Prof Shibli Rubayat Ul Islam, chairman of the Bangladesh Securities and Exchange Commission (BSEC), yesterday advised general stock investors to put their money into mutual fund units, explaining that those have huge potential.
“If you have no accounting knowledge but are interested in investing into the market, then you can choose mutual funds,” said the chief of the stock market regulator.
Mutual funds pool money from many investors and channel it into securities such as stocks, bonds and other assets.
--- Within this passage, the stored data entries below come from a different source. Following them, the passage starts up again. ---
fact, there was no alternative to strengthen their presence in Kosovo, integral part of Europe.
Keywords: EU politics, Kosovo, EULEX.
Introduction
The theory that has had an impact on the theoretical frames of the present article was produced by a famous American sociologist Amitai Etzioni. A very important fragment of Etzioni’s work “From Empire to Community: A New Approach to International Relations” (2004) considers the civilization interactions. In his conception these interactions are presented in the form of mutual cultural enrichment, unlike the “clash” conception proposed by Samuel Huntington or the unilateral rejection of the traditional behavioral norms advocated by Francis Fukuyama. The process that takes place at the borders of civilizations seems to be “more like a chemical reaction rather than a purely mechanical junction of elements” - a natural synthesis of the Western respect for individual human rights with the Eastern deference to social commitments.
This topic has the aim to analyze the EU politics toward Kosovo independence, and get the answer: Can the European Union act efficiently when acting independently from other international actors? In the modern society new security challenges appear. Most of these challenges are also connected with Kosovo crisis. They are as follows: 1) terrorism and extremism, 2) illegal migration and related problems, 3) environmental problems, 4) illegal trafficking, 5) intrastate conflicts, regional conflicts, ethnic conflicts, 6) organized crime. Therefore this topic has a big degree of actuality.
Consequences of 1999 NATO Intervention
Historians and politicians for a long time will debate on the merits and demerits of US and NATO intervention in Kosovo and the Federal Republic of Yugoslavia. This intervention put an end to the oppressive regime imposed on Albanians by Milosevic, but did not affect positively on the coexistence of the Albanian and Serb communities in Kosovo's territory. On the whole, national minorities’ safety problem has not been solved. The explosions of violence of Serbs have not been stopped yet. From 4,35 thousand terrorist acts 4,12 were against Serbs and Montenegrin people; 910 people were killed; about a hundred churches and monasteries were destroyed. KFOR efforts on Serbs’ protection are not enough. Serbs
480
Once profits are logged, the fund manager disburses it among the unit holders.
“We are trying to popularise mutual funds by ensuring discipline in the sector,” Islam said, adding that the mutual funds sector has the ability to provide dividends of up to 10 to 18 per cent.
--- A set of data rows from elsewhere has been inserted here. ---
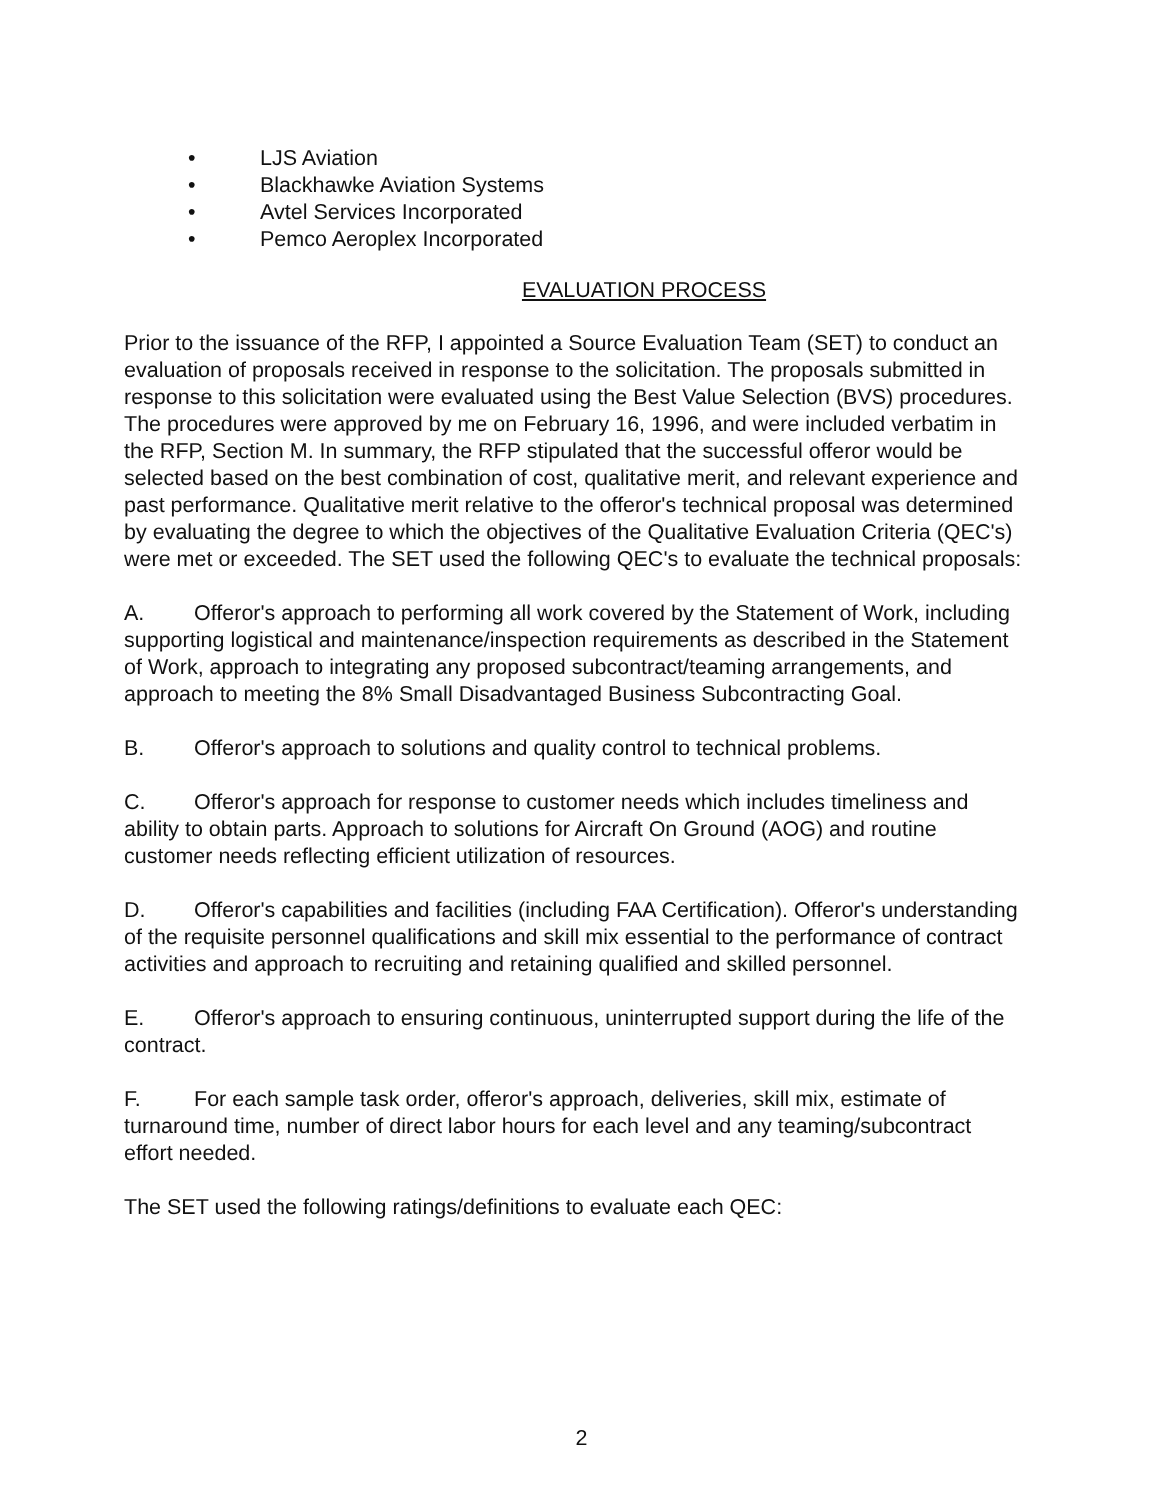• LJS Aviation
• Blackhawke Aviation Systems
• Avtel Services Incorporated
• Pemco Aeroplex Incorporated
EVALUATION PROCESS
Prior to the issuance of the RFP, I appointed a Source Evaluation Team (SET) to conduct an evaluation of proposals received in response to the solicitation. The proposals submitted in response to this solicitation were evaluated using the Best Value Selection (BVS) procedures. The procedures were approved by me on February 16, 1996, and were included verbatim in the RFP, Section M. In summary, the RFP stipulated that the successful offeror would be selected based on the best combination of cost, qualitative merit, and relevant experience and past performance. Qualitative merit relative to the offeror's technical proposal was determined by evaluating the degree to which the objectives of the Qualitative Evaluation Criteria (QEC's) were met or exceeded. The SET used the following QEC's to evaluate the technical proposals:
A. Offeror's approach to performing all work covered by the Statement of Work, including supporting logistical and maintenance/inspection requirements as described in the Statement of Work, approach to integrating any proposed subcontract/teaming arrangements, and approach to meeting the 8% Small Disadvantaged Business Subcontracting Goal.
B. Offeror's approach to solutions and quality control to technical problems.
C. Offeror's approach for response to customer needs which includes timeliness and ability to obtain parts. Approach to solutions for Aircraft On Ground (AOG) and routine customer needs reflecting efficient utilization of resources.
D. Offeror's capabilities and facilities (including FAA Certification). Offeror's understanding of the requisite personnel qualifications and skill mix essential to the performance of contract activities and approach to recruiting and retaining qualified and skilled personnel.
E. Offeror's approach to ensuring continuous, uninterrupted support during the life of the contract.
F. For each sample task order, offeror's approach, deliveries, skill mix, estimate of turnaround time, number of direct labor hours for each level and any teaming/subcontract effort needed.
The SET used the following ratings/definitions to evaluate each QEC:
2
His comments came during the launching of “Amar Taka”, a web portal providing features on savings, investment, banking sector, stock market and tax related issues, at the office of the Bangladesh Institute of Capital Market (BICM).
If people have savings, then they will need to plan how it will be invested so that they can earn a good return; so financial literacy is imperative, said the BSEC chairman.
Investors will have to realise that if they cannot earn enough money from the banking sector then they need to move to the stock market, said Islam.
When they cannot earn money from investing in shares, then they need to again move towards mutual funds or bonds, he said while addressing as the chief guest of the meeting.
Product diversification in investment is necessary, the BSEC chief said, adding that the regulator was working to create a vibrant bond market and to bring in sukuk bond.
Bangladesh’s stock market capitalisation to GDP ratio is still very low compared to what is in the neighbouring countries, said Md Mosharraf Hossain, chairman of the Insurance Development and Regulatory Authority.
“We need to enhance contributions and market capitalisation of the stock market,” he said.
About the insurance sector, he said disorder had been prevailing as an abnormal amount of commission was previously being paid to agents, reaching some 60 to 70 per cent for some companies.
Now, they are paying at best 15 per cent commission to agents, which has brought back discipline, he said.
As the commission has been reigned in, profits of the insurance companies increased.
“So why will they not pay higher dividends to investors? We will work on it so that they pay higher dividends,” added Hossain.
BICM Executive President Mahmuda Akhter also spoke at the event, presided over by Ziaur Rahman, editor of Amar Taka.